Avoiding the unpleasant via mental gymnastics is understandable, but a waste of time.
So has it escaped you that Trump and MAGA are more likely to sever the link between government and the military-industrial complex, and that Biden and the democrats seemed to provide just enough support to sustain wars and not win them (I.e. Ukraine and Gaza).
Putin may not be an ideal dinner party guest, but there is no question he was poked and prodded be the West, into a war whose only winner is the American arms industry. Trumps VP and cabinet picks are talking the talk to end this hirrible saga, and Zelensky seems ready to cut a deal, rather than lose another million people in an unwinnable war. The American left have been caught in a con game.
If only America had stuck to the principals of a man like Biden...
https://www.stuff.co.nz/world-news/360507421/joe-biden-pardons-son-hunt…
"US President Joe Biden pardoned his son, Hunter, on Sunday night (local time), sparing the younger Biden a possible prison sentence for federal felony gun and tax convictions and reversing his past promises not to use the extraordinary powers of the presidency for the benefit of his family members."
Remember it was the Anglosphere countries that defeated Japan in WW2, apart from the Chinese contribution that tied up tens of thousands of Japanese troops on Chinese soil who would otherwise have joined the war against the allies in the Pacific.
I wonder how Maori would have appreciated being under the Japanese yoke if NZ (and Australia) had counterfactually never been colonized before WW2 and the Anglosphere as it could then have existed had never intervened against Japan...because that's what could have happened. As it was, the USA was very isolationist before WW2 and it was touch and go as to whether the USA would oppose Japan....it was really only "Pearl Harbour" that clinched their participation.
We in NZ, of all races, owe a huge debt of gratitude to the USA who lost tens of thousands of troops fighting the Japs island by island and finally defeating them.
If European and Anglosphere influences had never reached the Asia Pacific then Japan would never have industrialised and there would not even have been a Pacific WW2. In reality WW2 cemented global US hegemony, warmongering and profiteering; saying that we owe them for that is outrageous.
Remember it was the Anglosphere countries that defeated Japan in WW2
And the Anglosphere who bombed and poisoned poor people in Cambodia and Vietnam.
Aotearoa contributed to the production of Agent Orange and never faced prosecution under the Geneva Convention.
https://www.abc.net.au/news/2005-01-09/nz-admits-supplying-agent-orange…
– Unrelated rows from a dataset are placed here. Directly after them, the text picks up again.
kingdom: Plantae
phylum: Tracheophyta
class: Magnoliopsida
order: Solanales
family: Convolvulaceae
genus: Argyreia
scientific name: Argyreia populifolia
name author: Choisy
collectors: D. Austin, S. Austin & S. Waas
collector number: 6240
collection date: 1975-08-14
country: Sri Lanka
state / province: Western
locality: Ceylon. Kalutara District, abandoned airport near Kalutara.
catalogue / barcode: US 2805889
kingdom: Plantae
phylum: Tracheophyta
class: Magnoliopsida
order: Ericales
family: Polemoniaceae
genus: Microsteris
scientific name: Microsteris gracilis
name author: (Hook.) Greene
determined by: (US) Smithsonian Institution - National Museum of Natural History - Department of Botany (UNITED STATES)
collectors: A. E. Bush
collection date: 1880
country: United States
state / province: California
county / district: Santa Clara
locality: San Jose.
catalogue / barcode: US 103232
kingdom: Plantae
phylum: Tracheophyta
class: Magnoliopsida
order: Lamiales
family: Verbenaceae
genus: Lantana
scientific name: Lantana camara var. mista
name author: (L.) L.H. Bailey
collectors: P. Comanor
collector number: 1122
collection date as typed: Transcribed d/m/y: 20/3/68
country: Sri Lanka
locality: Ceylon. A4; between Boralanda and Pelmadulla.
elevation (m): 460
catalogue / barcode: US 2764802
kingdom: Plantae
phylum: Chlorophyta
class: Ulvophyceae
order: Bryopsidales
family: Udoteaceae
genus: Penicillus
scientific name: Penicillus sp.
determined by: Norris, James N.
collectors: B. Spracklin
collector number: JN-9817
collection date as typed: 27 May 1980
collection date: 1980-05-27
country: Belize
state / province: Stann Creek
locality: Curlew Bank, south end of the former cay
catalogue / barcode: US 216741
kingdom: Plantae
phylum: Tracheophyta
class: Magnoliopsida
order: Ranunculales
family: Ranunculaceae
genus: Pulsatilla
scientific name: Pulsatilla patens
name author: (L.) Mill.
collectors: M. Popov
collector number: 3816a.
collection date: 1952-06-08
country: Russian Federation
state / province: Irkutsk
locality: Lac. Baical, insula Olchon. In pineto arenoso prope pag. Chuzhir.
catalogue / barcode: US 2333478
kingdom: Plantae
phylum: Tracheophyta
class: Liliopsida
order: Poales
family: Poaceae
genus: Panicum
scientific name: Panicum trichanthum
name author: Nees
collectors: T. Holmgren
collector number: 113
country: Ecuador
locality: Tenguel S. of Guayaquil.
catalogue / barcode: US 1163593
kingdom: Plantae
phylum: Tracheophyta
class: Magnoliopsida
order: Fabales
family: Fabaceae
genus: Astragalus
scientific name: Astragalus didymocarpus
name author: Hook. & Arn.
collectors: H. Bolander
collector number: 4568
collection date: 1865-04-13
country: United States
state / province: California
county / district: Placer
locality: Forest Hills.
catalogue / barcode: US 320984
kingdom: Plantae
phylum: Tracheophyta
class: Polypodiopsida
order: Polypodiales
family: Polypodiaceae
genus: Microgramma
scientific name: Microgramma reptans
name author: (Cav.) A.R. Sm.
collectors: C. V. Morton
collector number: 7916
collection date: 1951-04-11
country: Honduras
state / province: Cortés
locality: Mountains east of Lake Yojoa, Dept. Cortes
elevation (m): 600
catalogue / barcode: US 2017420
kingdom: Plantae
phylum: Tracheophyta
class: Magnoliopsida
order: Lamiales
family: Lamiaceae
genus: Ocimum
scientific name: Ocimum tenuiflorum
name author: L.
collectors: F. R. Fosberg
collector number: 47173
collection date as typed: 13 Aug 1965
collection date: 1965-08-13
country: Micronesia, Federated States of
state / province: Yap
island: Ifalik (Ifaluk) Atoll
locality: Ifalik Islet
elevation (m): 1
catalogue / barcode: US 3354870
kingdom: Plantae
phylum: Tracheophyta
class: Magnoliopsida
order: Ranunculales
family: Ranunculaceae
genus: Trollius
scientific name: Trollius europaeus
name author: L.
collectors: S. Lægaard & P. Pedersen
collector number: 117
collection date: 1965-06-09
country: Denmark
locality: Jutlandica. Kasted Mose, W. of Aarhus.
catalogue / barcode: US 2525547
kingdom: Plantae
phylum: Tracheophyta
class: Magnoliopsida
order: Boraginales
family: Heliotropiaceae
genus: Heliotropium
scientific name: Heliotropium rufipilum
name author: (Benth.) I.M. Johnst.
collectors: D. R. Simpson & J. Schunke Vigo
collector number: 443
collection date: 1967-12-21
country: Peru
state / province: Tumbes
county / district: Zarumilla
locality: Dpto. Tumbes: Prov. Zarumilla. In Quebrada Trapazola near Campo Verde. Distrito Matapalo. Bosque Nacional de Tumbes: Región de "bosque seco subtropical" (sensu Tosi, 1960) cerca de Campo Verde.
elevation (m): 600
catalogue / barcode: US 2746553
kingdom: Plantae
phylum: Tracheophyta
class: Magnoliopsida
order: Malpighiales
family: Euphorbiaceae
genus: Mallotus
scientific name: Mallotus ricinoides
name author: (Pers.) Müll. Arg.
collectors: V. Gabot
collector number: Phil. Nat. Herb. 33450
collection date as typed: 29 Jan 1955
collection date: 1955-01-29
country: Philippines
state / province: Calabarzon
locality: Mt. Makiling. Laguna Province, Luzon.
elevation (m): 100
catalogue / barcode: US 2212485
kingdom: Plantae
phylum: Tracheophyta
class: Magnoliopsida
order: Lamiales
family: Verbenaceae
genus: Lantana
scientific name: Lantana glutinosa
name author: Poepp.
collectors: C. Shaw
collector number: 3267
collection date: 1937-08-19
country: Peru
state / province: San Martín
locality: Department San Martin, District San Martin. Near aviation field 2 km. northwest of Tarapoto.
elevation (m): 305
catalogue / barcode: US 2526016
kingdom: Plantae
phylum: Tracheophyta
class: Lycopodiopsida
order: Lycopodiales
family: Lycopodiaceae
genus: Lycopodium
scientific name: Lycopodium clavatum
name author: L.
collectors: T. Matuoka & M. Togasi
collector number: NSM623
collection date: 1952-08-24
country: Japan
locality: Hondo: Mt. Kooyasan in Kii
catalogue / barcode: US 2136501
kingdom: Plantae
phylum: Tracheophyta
Life is about life. Without life, there is no life. And life besides our neighbours is possible, as long as we have the final say. However, they want the final say as well. This can all get very acrimonious very quickly. And has done throughout humanity's history. Regularly. So what's my point? History is full or battles & confrontations. They always make great reading. Times of peace...? Well, not so much. Who remembers the great peace? Exactly. Nobody. Yet it is exactly this that we all yearn for. Ask anybody who returned from either of the two great wars of the 20th Century what they wanted. Peace. Well, we've just had a period of relative peace for almost 80 years. How lucky were we? Very.
Some people seem to think the BRICS bandwagon is a whole lot of hot air and will never amount to anything.
From this article Trump seems concerned and is trying to front foot the issue. I suspect the advice he's getting suggests this is a bigger issue than the US govt want to acknowledge publicly. We'll see how effective this approach becomes.
President-elect Donald Trump on Saturday threatened 100% tariffs against a bloc of nine nations if they act to undermine the U.S. dollar.
His threat was directed at countries in the so-called BRIC alliance, which consists of Brazil, Russia, India, China, South Africa, Egypt, Ethiopia, Iran and the United Arab Emirates.